The embattled group is hoping things may improve after Beijing’s recent series of fiscal and monetary stimulus measures. While that remains to be seen, the measures have had a positive effect on Hong Kong’s benchmark Hang Seng Index, which is up nearly 20% since mid-September, unleashing a recent flood of new listings. According to EY Greater China, Hong Kong bounced back to fourth place globally in IPO rankings as of December, with 64 IPOs so far this year and proceeds of HK$83.4 billion.
Strong performers
Recent China consumer IPOs have done well in both Hong Kong and New York. Cosmetics firm Mao Geping (1318.HK) raised HK$2.34 billion in its IPO and saw its shares rise by 70% in their first day of trading on Tuesday. And Super Hi International (HDL.US), a spinoff of Haidilao, has seen its shares rise 26% from their Nasdaq IPO listing price in May.
So what can we expect for Xiaocaiyuan? The latest prospectus contains a lot of good news. The company used its boom year in 2023 to pay off debt, so it now has no debt. Its cash flow was also a healthy 556 million yuan last year, more than enough to fund the 180 new restaurants it plans over the next two years at a cost of 1.3 million yuan to 1.7 million yuan each. The company currently operates 663 restaurants across 14 provinces, mostly in China’s wealthier eastern and southern coastal cities.
By the end of 2026, it expects to operate 1,000 restaurants under its signature Xiaocaiyuan brand. That may not sound like much compared to McDonald’s 5,900 Mainland China restaurants. But it would come close to Haidilao’s 1,320 and would be more than the 771 restaurants for Jiumaojiu (9922.HK), including 18 outside China, as of June 30.

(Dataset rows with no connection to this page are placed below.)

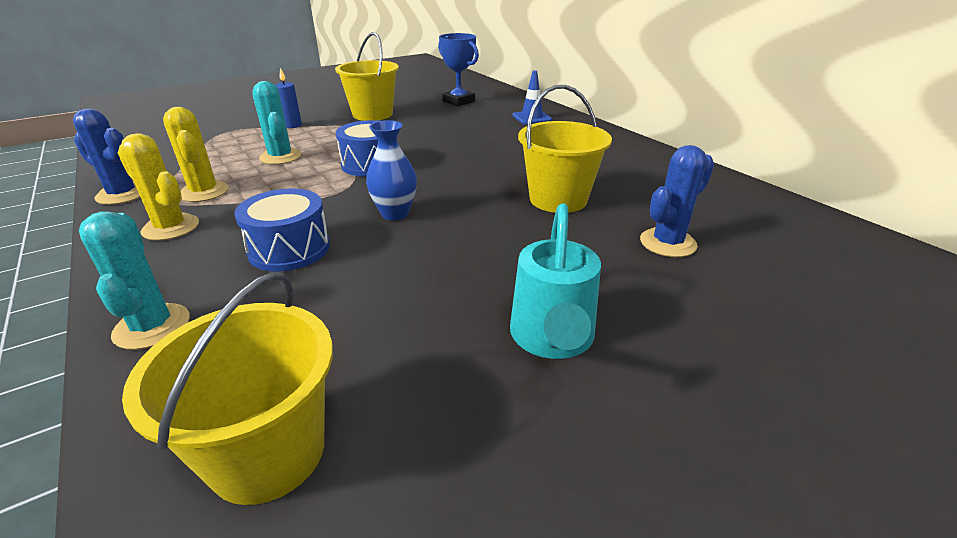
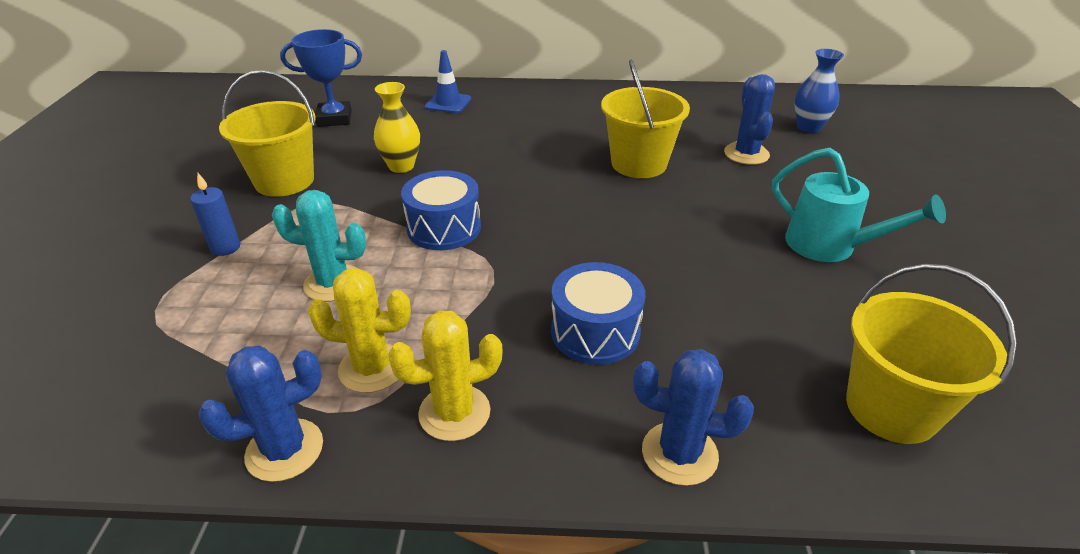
camera: 55 degrees left, 5 degrees up
(152, 326) = (679, 453): turquoise cactus -> blue cactus
(395, 214) = (582, 249): blue vase -> blue vase (809, 127)
(429, 132) = (401, 166): none -> yellow vase

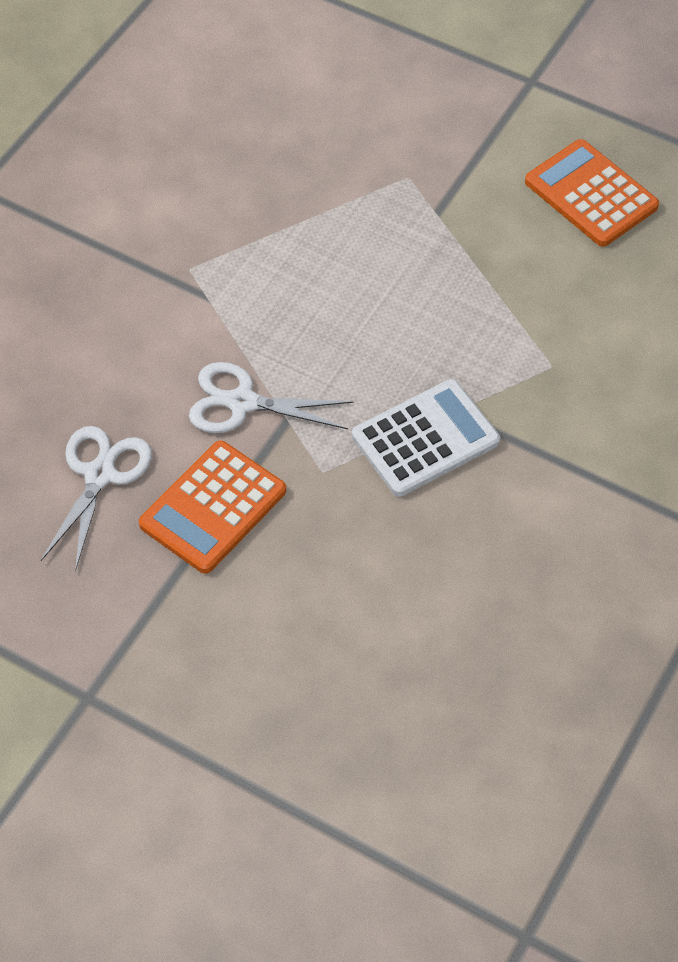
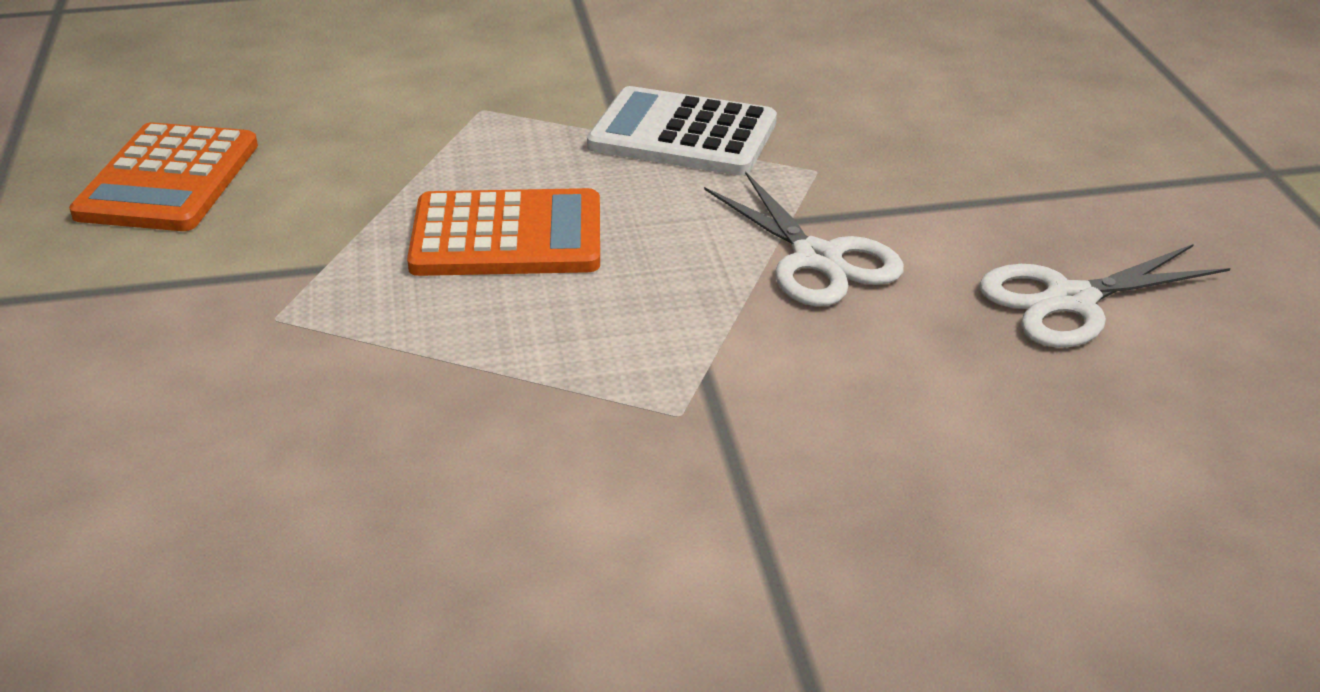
camera: 130 degrees left, 20 degrees down
(213, 508) = (970, 209): orange calculator -> orange calculator (507, 236)

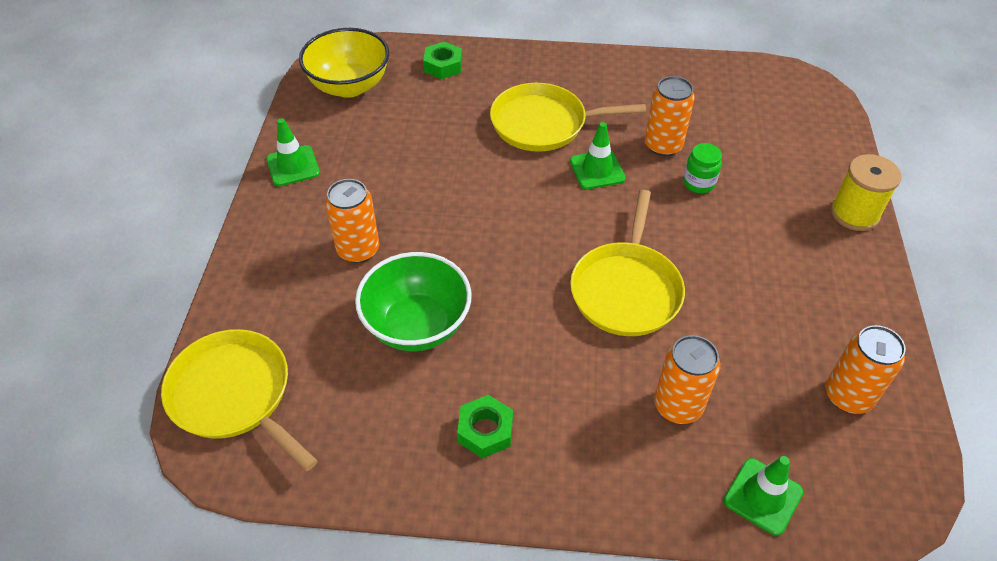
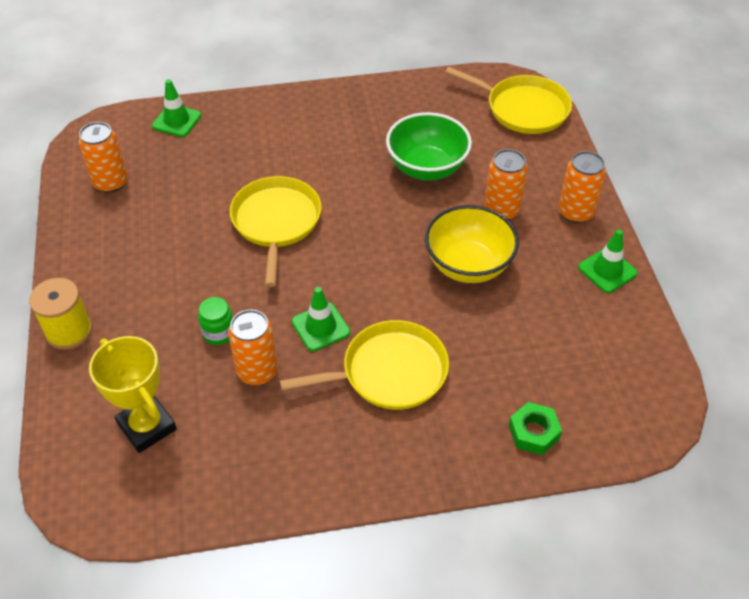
camera: 165 degrees right, 0 degrees up
(349, 86) = (620, 376): yellow bowl -> yellow bowl (468, 265)
(485, 431) = (355, 120): green nut -> none
(678, 406) = (231, 155): orange can -> orange can (575, 212)
(762, 123) = (147, 426): none -> yellow trophy

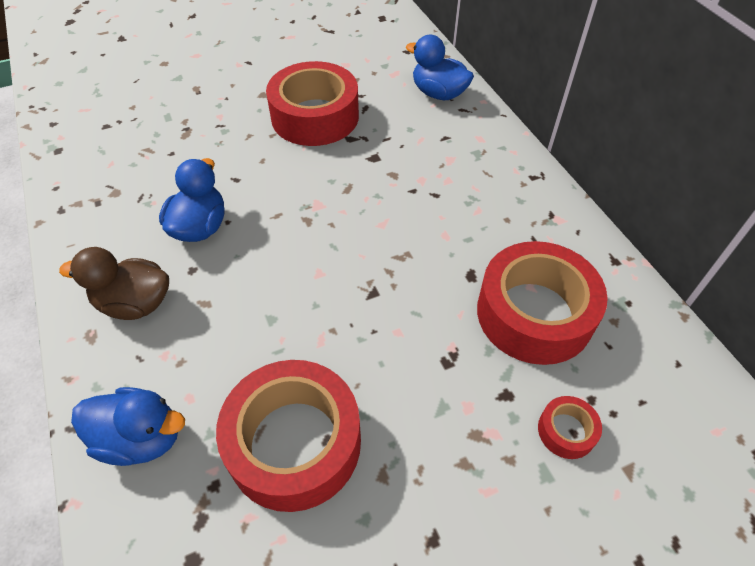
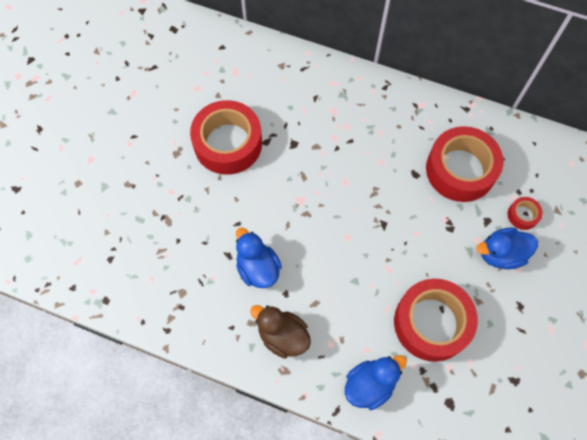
camera: 45 degrees left, 15 degrees up
(135, 303) = (282, 336): brown duck -> brown duck turned 75 degrees clockwise
(438, 93) = (277, 67): blue duck -> blue duck (501, 254)

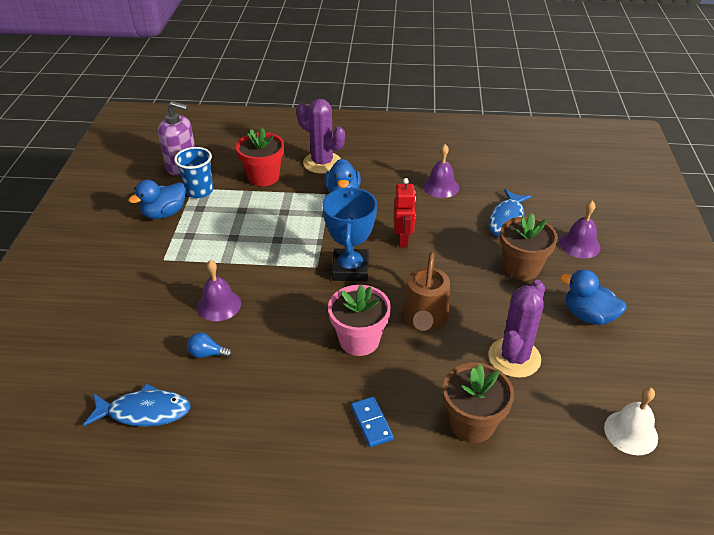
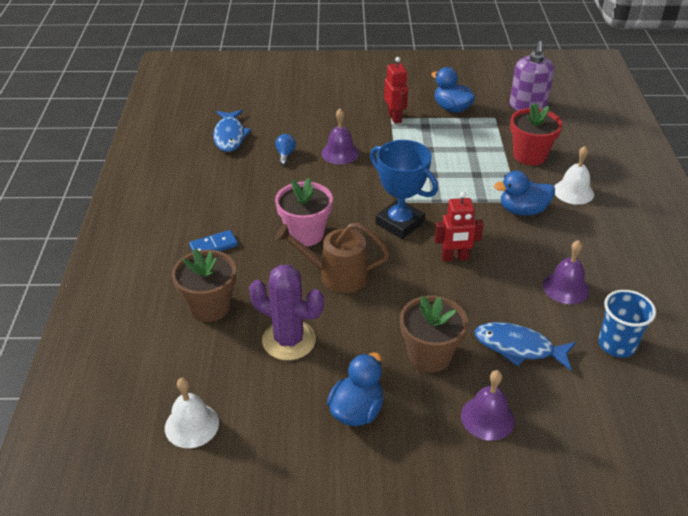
camera: 85 degrees right, 0 degrees up
(164, 256) = (395, 118): none -> red robot
(199, 191) = (491, 121): blue cup -> blue cup (616, 344)
(322, 163) = (573, 192): purple cactus -> white bell
(350, 269) = (400, 223): blue trophy -> blue trophy turned 45 degrees clockwise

Given its low debt and strong cash flow, Xiaocaiyuan maintains that its expansion is on track. It says it’s the largest of China’s top five restaurant brands in the mass market space for 50 yuan to 100 yuan in spending per customer. But its market share in that space was just 0.2%, about the same as its two closest rivals, according to its prospectus.
Another positive for Xiaocaiyuan is its delivery business, whose revenue doubled in the pandemic year of 2022, and whose share of the company’s overall revenue grew from 15.5% in 2021 to 37% in the first eight months of 2024. The delivery business grew by 38% in the first eight months of 2024 year-on-year. Meanwhile, the share of revenues generated from in-restaurant dining fell from 84.5% in 2021 to 62.7% in the first eight months of 2024.
The company’s final fundraising total of $110 million represents a slight downsizing from earlier reports saying it was seeking $150 million to $200 million when it first filed to list in January. It has said that it will use proceeds not only to fund restaurant expansion but also for expansion of its warehouse and logistics network, and for one or two new central kitchens, in addition to its central kitchen in Anhui.
Another new venture is community catering, which the company sees as a future growth driver. Xiaocaiyuan plans to roll out 110 to 140 such community catering restaurants from 2025 to 2026, under a new, super-low budget brand called Caishou. That would represent a rapid buildup from just three such restaurants in operation as of August. Each of those will cost between 1 million yuan to 1.3 million yuan to build. Xiaocaiyuan anticipates average customer spending of between 20 yuan and 40 yuan, but believes it can serve a market of increasingly budget-conscious diners expected to be worth 2.1 trillion yuan by 2028.